### AIM OF THE TASK
Needed from the data below: all lines that contain the word "right".

### Stored data

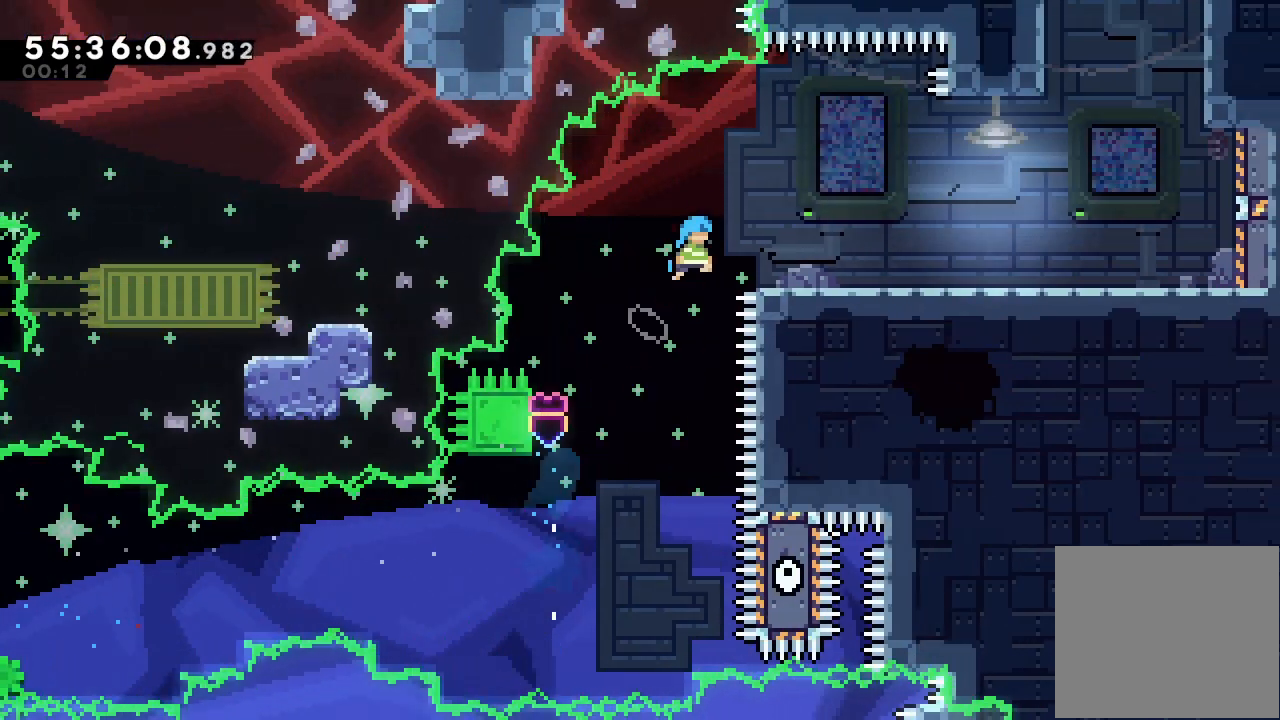
{"keys": ["right", "s"], "events": [[167, "up", "up"], [200, "d", "up"], [433, "s", "down"]]}
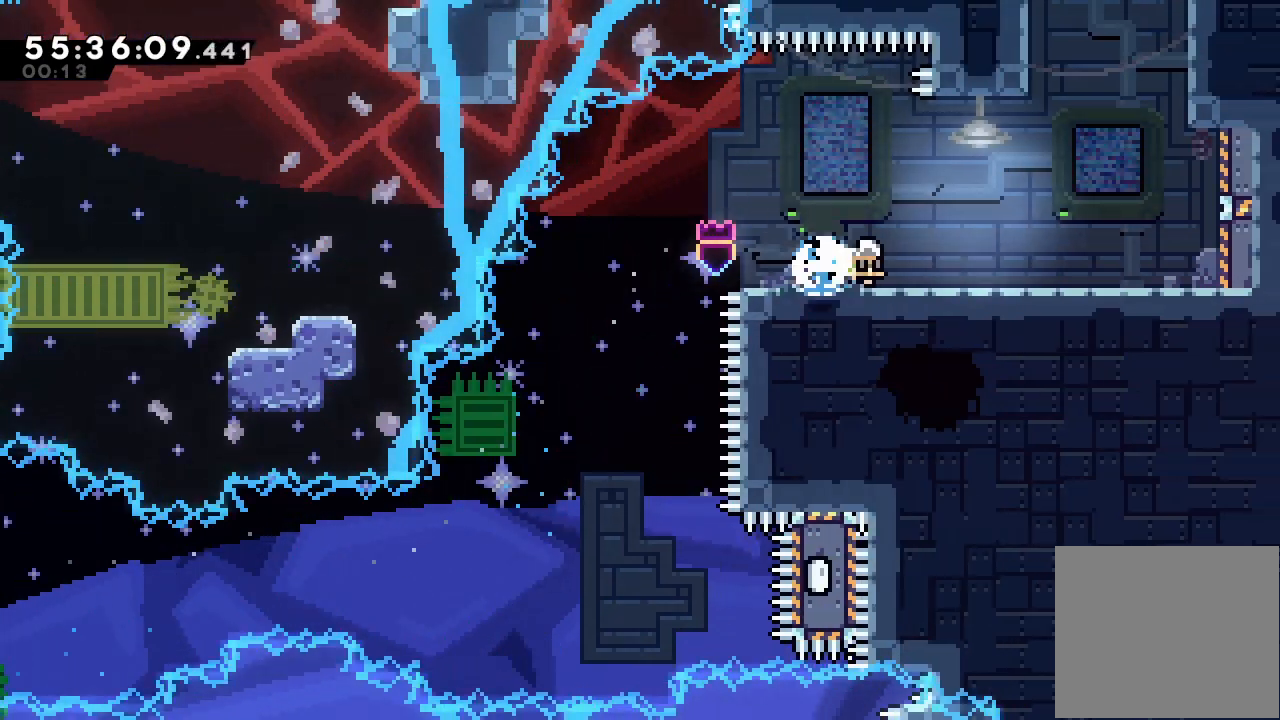
{"keys": ["up"], "events": [[100, "s", "up"], [133, "d", "down"], [333, "d", "up"], [367, "s", "down"], [367, "up", "down"], [400, "right", "up"], [500, "s", "up"]]}
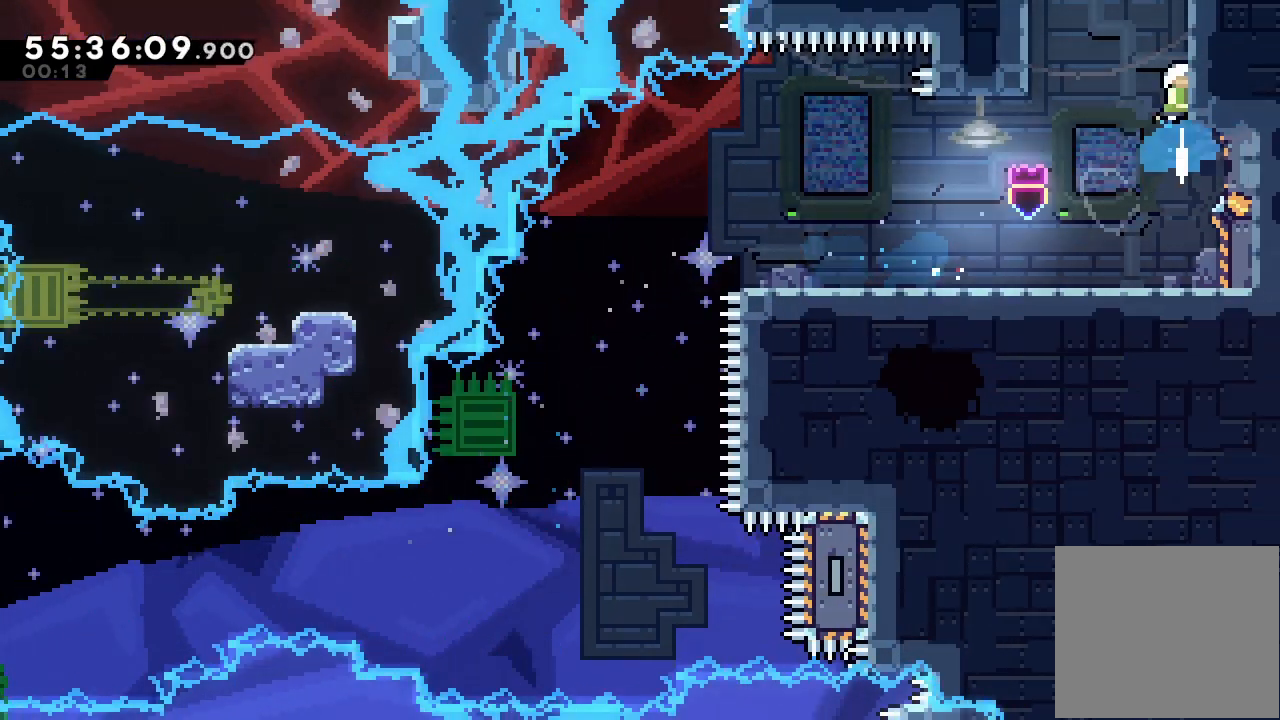
{"keys": ["d", "up"], "events": [[67, "d", "down"]]}
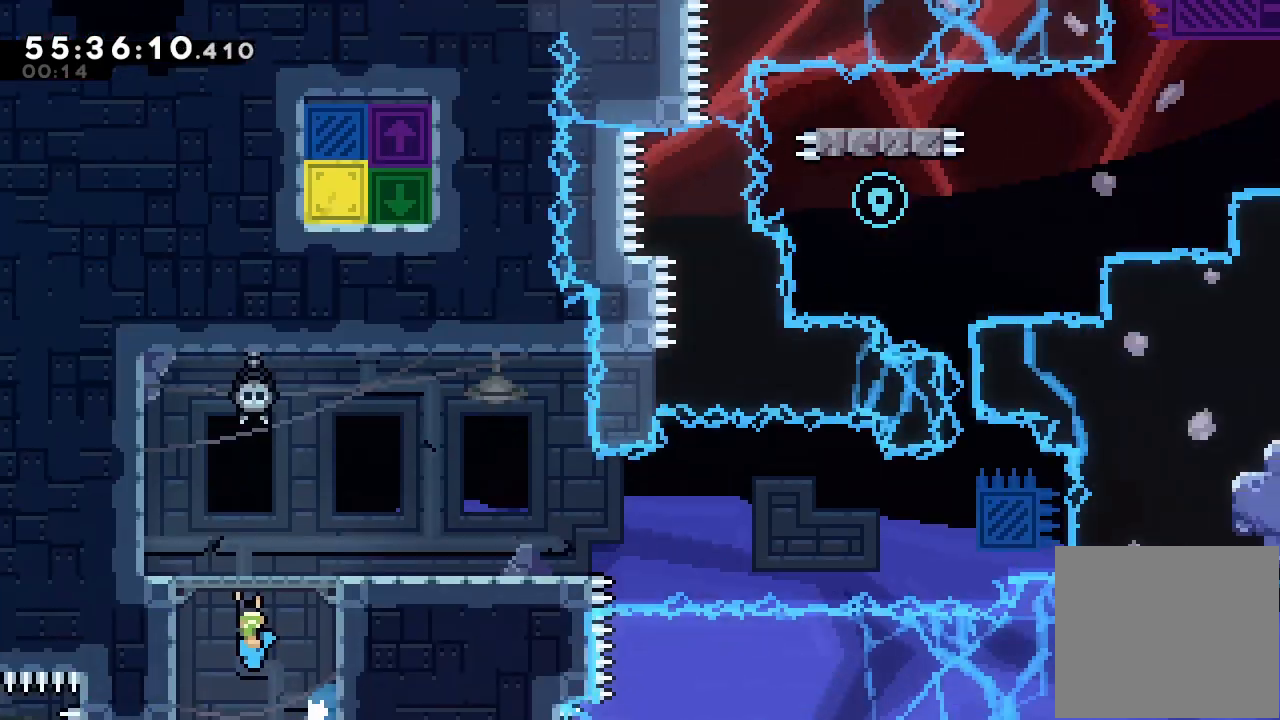
{"keys": ["d", "right"], "events": [[267, "up", "up"], [467, "right", "down"]]}
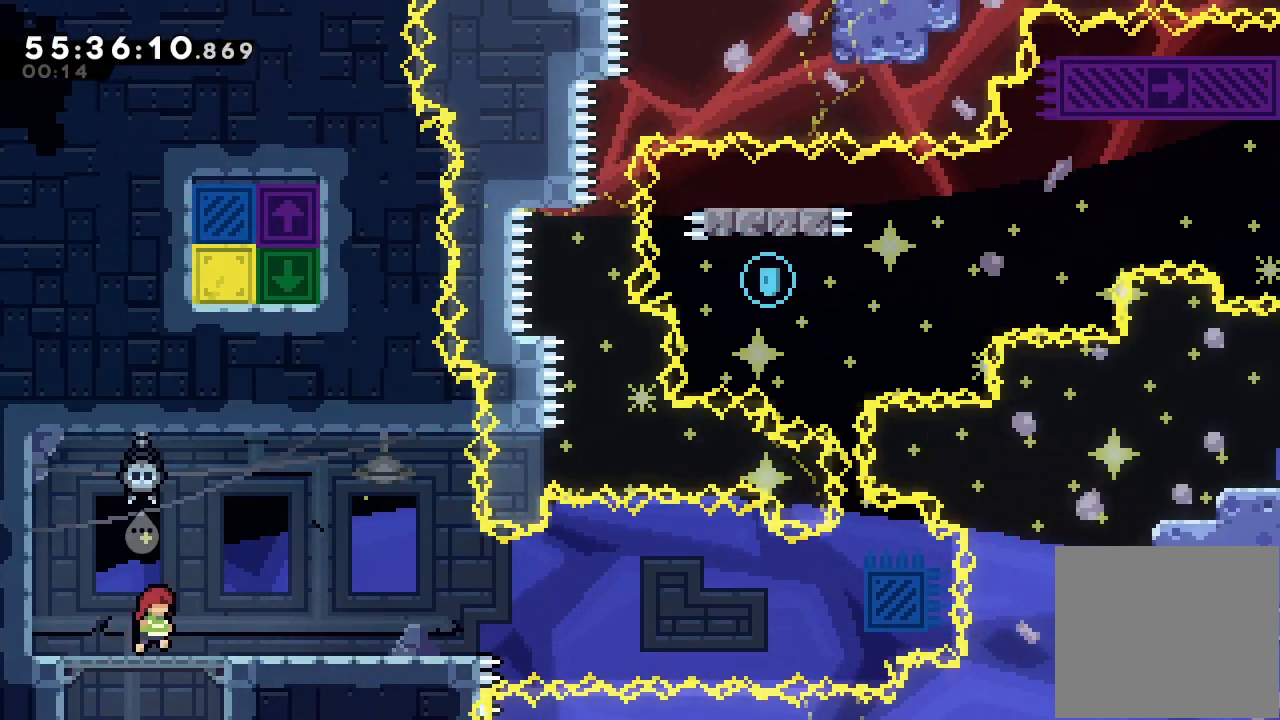
{"keys": [], "events": [[333, "d", "up"], [500, "right", "up"]]}
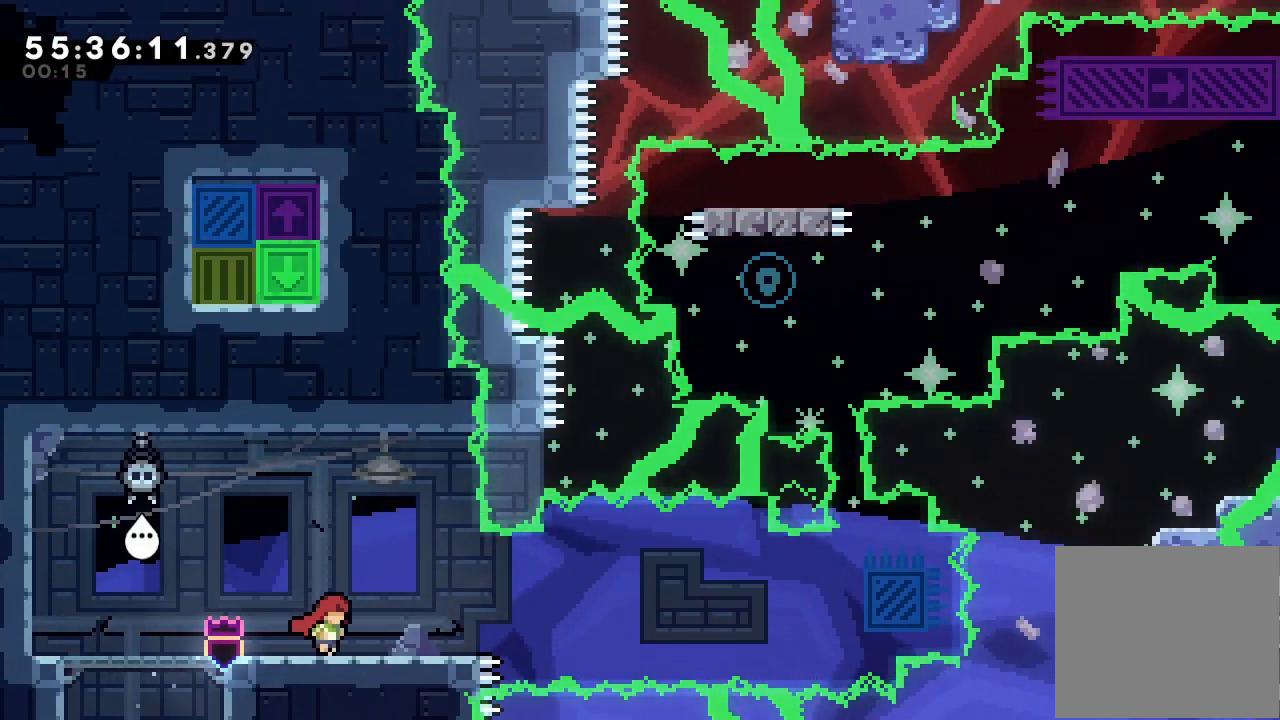
{"keys": [], "events": []}
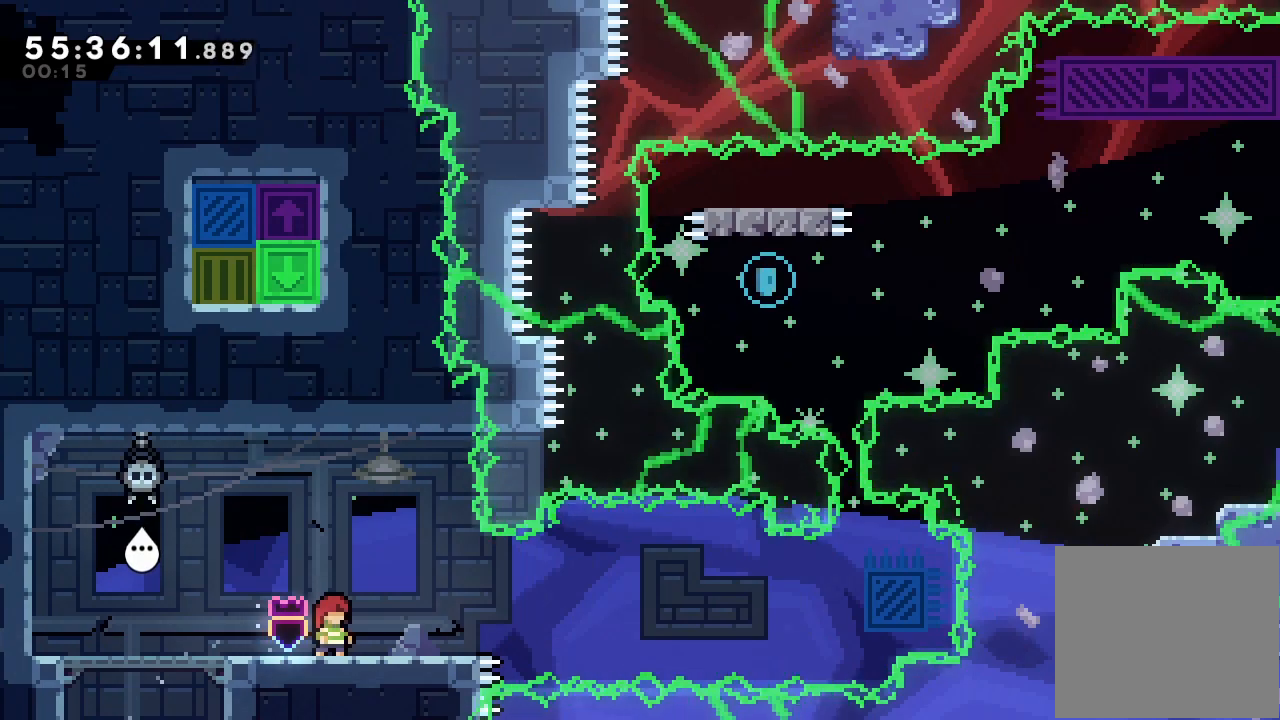
{"keys": ["a", "d", "right"], "events": [[67, "down", "down"], [67, "right", "down"], [67, "s", "down"], [233, "down", "up"], [233, "s", "up"], [267, "d", "down"], [500, "a", "down"]]}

### SOLUTION TO THE EXERCISE
{"keys": ["right", "s"], "events": [[167, "up", "up"], [200, "d", "up"], [433, "s", "down"]]}
{"keys": ["up"], "events": [[100, "s", "up"], [133, "d", "down"], [333, "d", "up"], [367, "s", "down"], [367, "up", "down"], [400, "right", "up"], [500, "s", "up"]]}
{"keys": ["d", "right"], "events": [[267, "up", "up"], [467, "right", "down"]]}
{"keys": [], "events": [[333, "d", "up"], [500, "right", "up"]]}
{"keys": ["a", "d", "right"], "events": [[67, "down", "down"], [67, "right", "down"], [67, "s", "down"], [233, "down", "up"], [233, "s", "up"], [267, "d", "down"], [500, "a", "down"]]}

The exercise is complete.